Passage provided >>

━━━━

This turns out to be completely wrong. Baxendale has since advised me that “Ian Gray started work as a trainee sub on The Beano staff in the summer of 1955, aged 17. He was not allowed to write plots, storylines or anything.” The first episode of Comics Britannia was broadcast in 2007 only a few days after Gray’s death. Significantly none of his exaggerated, unsubstantiated claims appeared in the documentary. I can only apologise for these serious inaccuracies in Gray’s obit and for trusting without verifying his account of his contributions. So with this, let the record be set straight.

Paul Gravett:
When you created your Beano characters, did you imagine them still running today?

Leo Baxendale:
Yes, I meant them to stand for decades - this was my life’s creation. I didn’t envisage drawing them myself till old age. I used to say that I’d retire from drawing at about 55 - I was 22 then. As a kid in the 1930s I liked sharp-edged comics like Weary Willie and Tired Tim, the spies Serge Pants and Prince Oddsocks. They all had sly faces; I didn’t like Roy Wilson’s twee smiling faces. I preferred something a bit more daft, like George Wakefield’s comics or Dudley Watkin’s early Lord Snooty‘s and Desperate Dans - very funny and quite grotesque. I didn’t sentimentalise my characters at all.

But it was seeing Davey Law’s Dennis the Menace that made you decide to approach The Beano with your work?

Yes. Up to that very day I’d been planning to send samples to book publishers. When I saw Dennis in The Beano, I thought, ‘This is so contemporary looking. If they’ll print this, they might want my stuff!’ If it hadn’t been for Dennis, I wouldn’t have approached The Beano, because the rest of it was stuck in the 1930s. Davey Law was a brilliant stylish illustrator, but he did faithfully follow his scripts. Dennis was a Scottish production - he was allowed to be bad, but he always had to be punished at the end. That never crossed my mind. When I drew The Bash Street Kids, they weren’t punished most of the time and everyone else got marmalised!

I gather The Bash Street Kids was originally titled When The Bell Rings? [The original art above from a 1955 episode, owned by Thomson’s, was exhibited in the Rude Britannia exhibition at Tate Britain in 2010]

That’s right, but I always thought of them as Bash Street. So did the Thomson journalists and the fan letters, so after a few years [in 1956], we changed the title. Although I called them The Bash Street Kids, I never had them bashing each other in the face. They’re violent in that they’re totally uninhibited, but unlike in real life, Bash Street is a world of innocence. But if they were talking to Teacher, I’m congenitally incapable of drawing two characters just talking to each other. So Plum would be leaning his elbow on Chiefy’s capacious stomach. Similarly, if Teacher was telling the kids something in class, they wouldn’t just sit listening, they’d be cutting Teacher’s tie off or pouring treacle or ants inside the front of his trousers.



Even with Minnie the Minx, who was truly violent, I wouldn’t have her just thumping a boy in the face. It’s too crude. I’d have Minnie with her scything punch that went round three boys’ jaws in turn and she’d be standing on somebody’s hoof with one foot, kicking somebody else up the bum with her other foot, and she’d still be left free to bite somebody with her teeth! And she probably had her pet frog up her jumper too, blasting Minnie’s victims with a peashooter! There was no limit to what you could do!

━━━━

Record extracts >>
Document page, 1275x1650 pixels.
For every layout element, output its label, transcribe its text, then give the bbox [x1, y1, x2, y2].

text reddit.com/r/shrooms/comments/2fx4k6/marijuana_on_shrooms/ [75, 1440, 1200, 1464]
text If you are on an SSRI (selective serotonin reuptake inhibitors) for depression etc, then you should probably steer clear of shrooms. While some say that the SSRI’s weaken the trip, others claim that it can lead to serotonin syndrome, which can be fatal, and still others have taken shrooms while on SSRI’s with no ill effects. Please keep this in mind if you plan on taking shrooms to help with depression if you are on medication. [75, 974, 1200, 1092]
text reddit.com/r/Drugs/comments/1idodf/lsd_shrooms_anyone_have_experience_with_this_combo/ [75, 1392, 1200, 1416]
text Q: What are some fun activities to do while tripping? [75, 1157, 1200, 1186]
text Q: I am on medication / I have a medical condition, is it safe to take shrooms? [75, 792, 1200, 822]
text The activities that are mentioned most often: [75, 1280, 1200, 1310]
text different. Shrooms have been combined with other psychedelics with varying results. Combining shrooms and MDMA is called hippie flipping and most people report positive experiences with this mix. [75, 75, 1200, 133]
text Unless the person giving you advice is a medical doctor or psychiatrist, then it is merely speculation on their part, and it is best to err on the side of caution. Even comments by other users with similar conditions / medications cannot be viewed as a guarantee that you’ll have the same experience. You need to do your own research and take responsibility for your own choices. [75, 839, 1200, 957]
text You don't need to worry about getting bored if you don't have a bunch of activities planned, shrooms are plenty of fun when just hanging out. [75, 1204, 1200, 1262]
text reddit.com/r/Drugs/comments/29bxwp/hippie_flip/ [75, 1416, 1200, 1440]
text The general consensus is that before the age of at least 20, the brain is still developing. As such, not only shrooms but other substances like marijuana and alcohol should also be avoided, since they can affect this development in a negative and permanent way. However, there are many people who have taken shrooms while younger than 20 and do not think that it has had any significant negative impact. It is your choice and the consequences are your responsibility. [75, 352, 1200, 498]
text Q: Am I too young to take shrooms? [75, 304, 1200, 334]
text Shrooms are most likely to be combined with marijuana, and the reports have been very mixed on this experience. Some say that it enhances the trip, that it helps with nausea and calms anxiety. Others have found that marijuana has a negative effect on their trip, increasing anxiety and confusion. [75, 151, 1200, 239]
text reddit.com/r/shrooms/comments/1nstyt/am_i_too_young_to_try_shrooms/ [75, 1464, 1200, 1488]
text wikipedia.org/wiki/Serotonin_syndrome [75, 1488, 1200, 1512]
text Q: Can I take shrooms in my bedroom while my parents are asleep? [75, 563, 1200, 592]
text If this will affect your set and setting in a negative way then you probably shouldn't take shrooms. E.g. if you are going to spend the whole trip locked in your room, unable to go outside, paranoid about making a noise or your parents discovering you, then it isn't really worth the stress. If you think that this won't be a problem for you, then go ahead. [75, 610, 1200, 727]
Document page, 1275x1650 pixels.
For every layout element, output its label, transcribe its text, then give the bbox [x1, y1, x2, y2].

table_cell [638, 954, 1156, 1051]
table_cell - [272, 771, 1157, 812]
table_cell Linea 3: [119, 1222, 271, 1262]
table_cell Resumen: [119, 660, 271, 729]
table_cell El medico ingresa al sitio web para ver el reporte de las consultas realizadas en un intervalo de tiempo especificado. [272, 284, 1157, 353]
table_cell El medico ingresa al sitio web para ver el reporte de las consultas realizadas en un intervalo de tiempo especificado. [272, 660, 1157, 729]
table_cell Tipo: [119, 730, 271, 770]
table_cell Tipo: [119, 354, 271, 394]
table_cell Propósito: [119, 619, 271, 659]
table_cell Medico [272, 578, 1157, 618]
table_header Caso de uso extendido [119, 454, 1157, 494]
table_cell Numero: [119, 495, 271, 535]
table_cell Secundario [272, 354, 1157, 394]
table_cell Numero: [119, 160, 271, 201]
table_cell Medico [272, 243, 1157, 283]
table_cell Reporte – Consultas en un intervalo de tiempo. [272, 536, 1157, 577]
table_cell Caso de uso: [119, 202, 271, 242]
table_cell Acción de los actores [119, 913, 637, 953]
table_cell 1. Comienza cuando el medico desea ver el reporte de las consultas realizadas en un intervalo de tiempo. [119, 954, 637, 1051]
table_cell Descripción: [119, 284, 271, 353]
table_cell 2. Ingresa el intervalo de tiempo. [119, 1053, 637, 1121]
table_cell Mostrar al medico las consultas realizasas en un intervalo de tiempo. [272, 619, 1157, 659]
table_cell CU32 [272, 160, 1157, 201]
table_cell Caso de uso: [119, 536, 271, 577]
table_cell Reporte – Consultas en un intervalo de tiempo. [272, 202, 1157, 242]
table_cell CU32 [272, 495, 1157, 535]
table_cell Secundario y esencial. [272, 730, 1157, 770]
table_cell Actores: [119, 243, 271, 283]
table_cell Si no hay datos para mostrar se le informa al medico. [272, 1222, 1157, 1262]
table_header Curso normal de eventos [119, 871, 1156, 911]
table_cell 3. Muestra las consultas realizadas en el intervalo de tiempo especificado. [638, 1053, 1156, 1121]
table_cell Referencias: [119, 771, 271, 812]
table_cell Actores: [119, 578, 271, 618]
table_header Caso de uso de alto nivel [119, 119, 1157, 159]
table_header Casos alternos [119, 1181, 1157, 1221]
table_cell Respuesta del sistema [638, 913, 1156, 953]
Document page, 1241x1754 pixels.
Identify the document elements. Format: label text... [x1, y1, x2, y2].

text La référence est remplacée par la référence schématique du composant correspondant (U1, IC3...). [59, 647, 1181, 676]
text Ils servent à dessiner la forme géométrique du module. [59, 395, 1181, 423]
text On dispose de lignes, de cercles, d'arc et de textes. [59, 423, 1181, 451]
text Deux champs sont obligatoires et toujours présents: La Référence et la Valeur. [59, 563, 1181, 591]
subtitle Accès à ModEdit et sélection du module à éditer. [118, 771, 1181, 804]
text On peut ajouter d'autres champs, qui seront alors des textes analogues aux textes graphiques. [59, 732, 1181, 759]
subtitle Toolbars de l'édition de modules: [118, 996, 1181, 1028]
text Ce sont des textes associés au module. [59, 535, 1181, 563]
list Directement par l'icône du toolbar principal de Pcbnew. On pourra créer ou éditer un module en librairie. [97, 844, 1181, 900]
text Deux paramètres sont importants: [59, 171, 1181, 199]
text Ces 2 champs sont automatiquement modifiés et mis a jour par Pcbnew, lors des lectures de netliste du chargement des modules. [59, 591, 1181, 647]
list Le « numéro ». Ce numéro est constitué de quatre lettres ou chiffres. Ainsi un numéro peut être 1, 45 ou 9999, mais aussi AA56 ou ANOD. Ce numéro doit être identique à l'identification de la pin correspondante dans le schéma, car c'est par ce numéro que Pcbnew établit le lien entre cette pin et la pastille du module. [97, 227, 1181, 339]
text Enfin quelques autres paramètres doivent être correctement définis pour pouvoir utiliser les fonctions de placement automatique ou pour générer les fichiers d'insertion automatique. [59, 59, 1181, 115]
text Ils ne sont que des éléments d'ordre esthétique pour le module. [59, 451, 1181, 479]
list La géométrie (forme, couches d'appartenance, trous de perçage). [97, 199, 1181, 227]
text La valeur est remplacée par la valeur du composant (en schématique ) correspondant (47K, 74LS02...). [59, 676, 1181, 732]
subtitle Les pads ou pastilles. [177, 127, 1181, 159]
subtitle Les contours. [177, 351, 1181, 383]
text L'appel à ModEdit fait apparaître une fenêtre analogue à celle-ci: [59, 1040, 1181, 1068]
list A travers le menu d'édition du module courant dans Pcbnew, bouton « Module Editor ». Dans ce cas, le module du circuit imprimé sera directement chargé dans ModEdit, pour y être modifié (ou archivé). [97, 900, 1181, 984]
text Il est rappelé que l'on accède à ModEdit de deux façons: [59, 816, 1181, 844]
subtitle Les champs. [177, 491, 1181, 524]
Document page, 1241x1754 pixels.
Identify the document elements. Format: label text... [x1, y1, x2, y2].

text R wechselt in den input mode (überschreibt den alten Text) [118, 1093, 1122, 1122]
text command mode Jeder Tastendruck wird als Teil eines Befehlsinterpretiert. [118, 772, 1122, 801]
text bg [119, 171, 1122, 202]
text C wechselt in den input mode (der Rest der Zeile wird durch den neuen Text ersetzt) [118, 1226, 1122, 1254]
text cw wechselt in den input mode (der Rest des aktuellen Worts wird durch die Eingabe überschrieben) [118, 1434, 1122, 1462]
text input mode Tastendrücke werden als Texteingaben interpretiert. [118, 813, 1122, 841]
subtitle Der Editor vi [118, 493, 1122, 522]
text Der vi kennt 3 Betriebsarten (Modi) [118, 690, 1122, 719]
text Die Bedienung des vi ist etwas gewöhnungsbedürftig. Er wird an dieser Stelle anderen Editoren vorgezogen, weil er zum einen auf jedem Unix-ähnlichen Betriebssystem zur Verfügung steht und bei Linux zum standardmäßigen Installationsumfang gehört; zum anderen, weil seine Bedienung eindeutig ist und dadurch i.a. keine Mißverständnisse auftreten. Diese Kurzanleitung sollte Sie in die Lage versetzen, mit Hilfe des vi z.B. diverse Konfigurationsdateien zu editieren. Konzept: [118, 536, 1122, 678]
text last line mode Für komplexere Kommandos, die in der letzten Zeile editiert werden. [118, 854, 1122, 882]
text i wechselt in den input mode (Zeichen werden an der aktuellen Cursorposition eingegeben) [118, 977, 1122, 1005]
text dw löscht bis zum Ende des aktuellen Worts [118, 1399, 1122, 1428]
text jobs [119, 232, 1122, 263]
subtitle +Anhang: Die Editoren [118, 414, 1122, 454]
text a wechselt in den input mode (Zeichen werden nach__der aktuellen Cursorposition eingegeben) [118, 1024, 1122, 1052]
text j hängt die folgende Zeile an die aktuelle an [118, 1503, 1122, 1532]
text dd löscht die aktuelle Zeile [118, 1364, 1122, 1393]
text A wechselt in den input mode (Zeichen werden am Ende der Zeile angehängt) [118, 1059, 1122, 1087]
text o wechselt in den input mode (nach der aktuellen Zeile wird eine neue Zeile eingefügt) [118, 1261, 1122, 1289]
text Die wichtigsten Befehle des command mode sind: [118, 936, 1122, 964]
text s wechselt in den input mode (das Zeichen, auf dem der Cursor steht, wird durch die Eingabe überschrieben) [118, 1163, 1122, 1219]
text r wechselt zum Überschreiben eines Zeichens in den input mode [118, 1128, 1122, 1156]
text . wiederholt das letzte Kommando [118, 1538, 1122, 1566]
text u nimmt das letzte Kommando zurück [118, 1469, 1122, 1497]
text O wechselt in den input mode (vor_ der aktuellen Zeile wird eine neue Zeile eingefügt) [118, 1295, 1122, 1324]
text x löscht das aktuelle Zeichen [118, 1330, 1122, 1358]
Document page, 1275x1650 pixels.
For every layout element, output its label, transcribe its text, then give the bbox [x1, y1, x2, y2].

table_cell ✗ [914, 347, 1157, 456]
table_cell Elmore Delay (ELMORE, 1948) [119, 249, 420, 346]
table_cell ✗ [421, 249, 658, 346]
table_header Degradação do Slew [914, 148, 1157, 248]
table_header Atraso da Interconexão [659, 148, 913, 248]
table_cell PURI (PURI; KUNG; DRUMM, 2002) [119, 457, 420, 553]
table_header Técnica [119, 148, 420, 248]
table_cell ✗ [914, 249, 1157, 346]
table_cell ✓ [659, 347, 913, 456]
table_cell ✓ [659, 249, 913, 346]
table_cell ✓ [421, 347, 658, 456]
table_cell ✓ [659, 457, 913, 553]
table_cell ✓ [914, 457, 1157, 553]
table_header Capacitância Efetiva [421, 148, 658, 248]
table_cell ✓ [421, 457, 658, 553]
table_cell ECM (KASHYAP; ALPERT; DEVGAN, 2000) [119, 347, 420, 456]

━━━━

Task goal >> From the Beano interview, reproduce the passage that begins at the words "Even with Minnie" and stops after "you could do!". Leave the lines above out of this entirely.

Result >>
Even with Minnie the Minx, who was truly violent, I wouldn’t have her just thumping a boy in the face. It’s too crude. I’d have Minnie with her scything punch that went round three boys’ jaws in turn and she’d be standing on somebody’s hoof with one foot, kicking somebody else up the bum with her other foot, and she’d still be left free to bite somebody with her teeth! And she probably had her pet frog up her jumper too, blasting Minnie’s victims with a peashooter! There was no limit to what you could do!